» **Activity**:
Write down nothing except how many lines in the entries contain "depth".

» **Input data**:

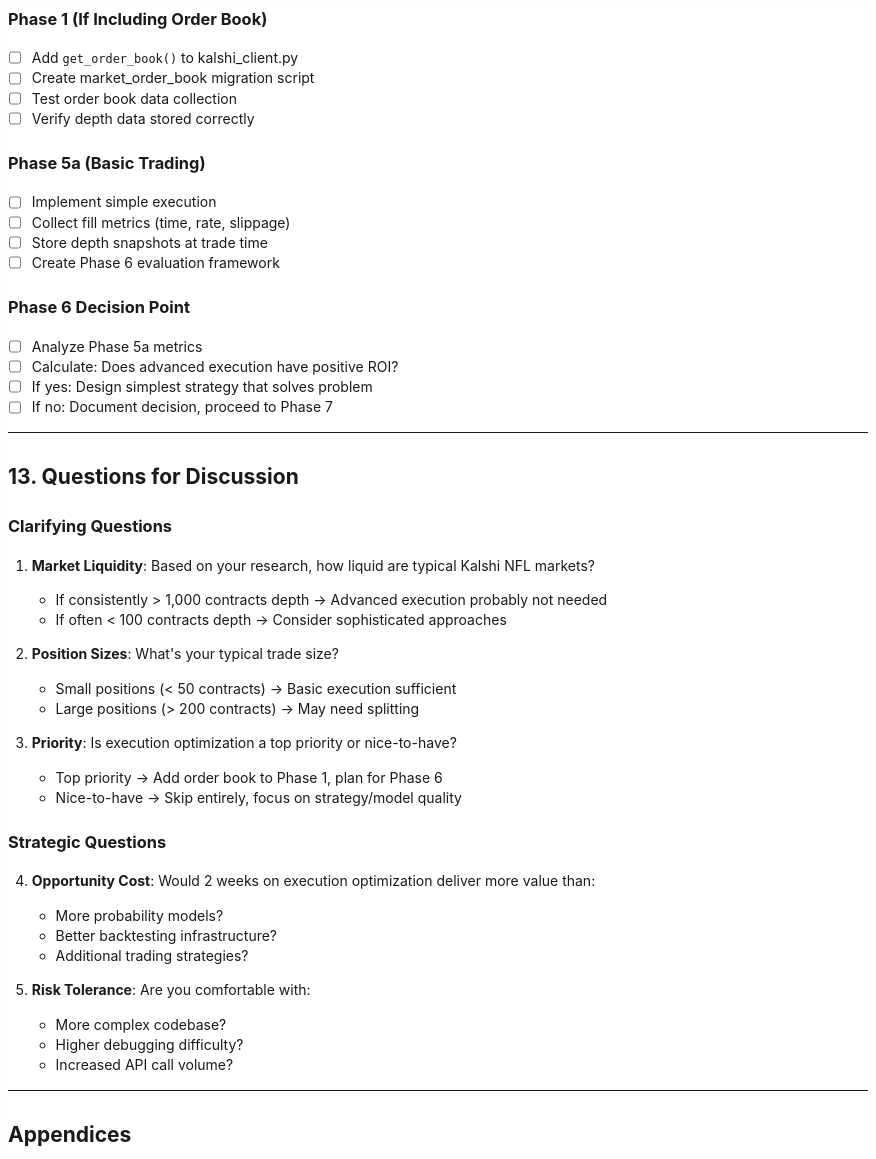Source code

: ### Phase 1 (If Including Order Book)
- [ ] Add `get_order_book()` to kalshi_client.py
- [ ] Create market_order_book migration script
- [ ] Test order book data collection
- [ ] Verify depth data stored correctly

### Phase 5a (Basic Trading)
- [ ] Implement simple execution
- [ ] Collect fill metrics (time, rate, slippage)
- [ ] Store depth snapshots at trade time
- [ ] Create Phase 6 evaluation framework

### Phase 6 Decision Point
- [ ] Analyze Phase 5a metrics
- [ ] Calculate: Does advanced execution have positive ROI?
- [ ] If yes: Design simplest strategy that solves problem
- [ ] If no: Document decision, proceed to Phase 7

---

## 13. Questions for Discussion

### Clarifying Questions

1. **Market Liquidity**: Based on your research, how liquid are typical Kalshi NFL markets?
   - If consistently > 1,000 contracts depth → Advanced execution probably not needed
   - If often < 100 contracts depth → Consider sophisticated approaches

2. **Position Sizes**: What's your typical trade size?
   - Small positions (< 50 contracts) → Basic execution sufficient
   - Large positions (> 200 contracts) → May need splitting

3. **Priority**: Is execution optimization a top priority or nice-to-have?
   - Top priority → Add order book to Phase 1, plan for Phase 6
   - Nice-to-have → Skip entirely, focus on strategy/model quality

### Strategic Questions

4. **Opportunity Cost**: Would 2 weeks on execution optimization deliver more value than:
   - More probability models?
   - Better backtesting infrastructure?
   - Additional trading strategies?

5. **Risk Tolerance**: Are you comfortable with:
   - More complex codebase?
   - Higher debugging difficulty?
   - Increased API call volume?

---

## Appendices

» **Answer box**:
4